フィールド全域が撮影されていることにより、特定の選手のパフォーマンスをこの映像だけから算出することや、フォーメーションに関するチームの戦術分析にも活用できます。また、AIを使った画像処理による選手の自動検出や自動追尾の分析にも適応できます。
Intelligent Panorama®
パノラマ動画生成ソフトウェア「Intelligent Panorama®」を使えば、ビデオカメラでプレーシーンの追跡撮影は不要になります。
フィールド領域を2台のビデオカメラで撮影し、全域をカバーするようなパノラマ映像を自動生成できます。これにより、全選手やボールを確実に計測および解析ができるフィールド全域のパノラマ映像の生成が可能です。
従来の撮影方法の課題
従来の民生カメラを用いた撮影では、1台で撮影できる範囲に限度があり、フィールド全域を見渡せるパノラマ映像を撮影するには、専用機材を用いてフィールド全域を撮影するか、全天球カメラなどの全方向を同時に撮影可能なカメラが必要でした。
前者は、専用機材であり非常にコストがかかり、後者は、撮影範囲が全体となるため選手やボールが非常に小さく映り解析する映像には向きません。

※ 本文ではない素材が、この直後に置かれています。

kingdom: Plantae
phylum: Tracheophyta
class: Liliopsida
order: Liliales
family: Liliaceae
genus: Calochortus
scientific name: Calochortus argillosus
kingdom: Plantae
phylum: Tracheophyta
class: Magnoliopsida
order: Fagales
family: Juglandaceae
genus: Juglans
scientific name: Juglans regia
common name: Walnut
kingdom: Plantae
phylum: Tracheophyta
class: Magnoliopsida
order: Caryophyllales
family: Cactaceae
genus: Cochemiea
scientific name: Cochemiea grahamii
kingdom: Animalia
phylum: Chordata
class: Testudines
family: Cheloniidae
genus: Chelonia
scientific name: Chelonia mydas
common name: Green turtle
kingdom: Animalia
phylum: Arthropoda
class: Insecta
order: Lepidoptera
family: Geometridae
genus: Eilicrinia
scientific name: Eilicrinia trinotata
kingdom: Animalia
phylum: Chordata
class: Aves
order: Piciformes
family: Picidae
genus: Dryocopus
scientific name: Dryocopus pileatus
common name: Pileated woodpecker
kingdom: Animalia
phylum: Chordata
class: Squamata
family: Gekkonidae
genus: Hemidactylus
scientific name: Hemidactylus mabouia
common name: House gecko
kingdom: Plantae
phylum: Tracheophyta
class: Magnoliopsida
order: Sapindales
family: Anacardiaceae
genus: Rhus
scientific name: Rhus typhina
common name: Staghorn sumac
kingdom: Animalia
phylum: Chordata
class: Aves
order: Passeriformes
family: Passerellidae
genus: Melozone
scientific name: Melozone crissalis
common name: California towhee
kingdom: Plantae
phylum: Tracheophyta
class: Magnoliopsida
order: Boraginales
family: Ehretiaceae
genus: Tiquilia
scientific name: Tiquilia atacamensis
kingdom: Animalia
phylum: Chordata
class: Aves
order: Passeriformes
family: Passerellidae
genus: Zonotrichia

また、昨今のスマートフォンなどの発達に伴い、パノラマ画像であれば撮影可能ですが、動画の場合は容易ではありません。
本製品の特長
本製品は、パノラマ画像生成機能とパノラマ映像生成機能で構成され、下図のように、二つのビデオカメラで撮影した左半分と右半分の映像から、パノラマ映像を生成できます。
二つのカメラの各フレーム画像に対して、特徴点を検出し、その特徴量に基づいて対応点マッチングを行います。そして、左右のフレーム画像を結合し、パノラマ画像を生成します。このとき、接合部のズレを解消するために、縫い合わせラインを自動で決定し、接合部の境界を馴染ませることで違和感のない合成が可能となっています。
下図は、長居競技場で行われたアメリカンフットボールの試合を、観客席から左右に少し角度を振って撮影した二つの映像から生成したパノラマ映像です。二つの映像において、真ん中が重なるように撮影することで、特徴点のマッチングが容易となり、シームレスなパノラマ映像を生成できます。
Intelligent View®
動画再生ソフトウェア「Intelligent View®」を使えば、拡大・縮小、再生速度の変更、タグ付けなど、自由自在に動画の確認ができます。
本製品の特長
本製品は、下図のように、パノラマ映像の表示に最適なビューアツールです。パノラマ映像を生成する際に必要な機能が備わっています。
● ズーム機能
本機能では、マウス操作で簡単に再生箇所を拡大縮小でき、全体のパノラマ映像から見たいシーンを大きく再生できます。
● 選手追尾機能
本機能では、拡大したシーンから選手が移動した際に、その移動に合わせて表示範囲を自動調整することで、選手を追尾できます。
● しおり機能
本機能では、シークバー上にしおりを挿入することで、注目シーンをタグ付けでき、後から簡単に見返すことができます。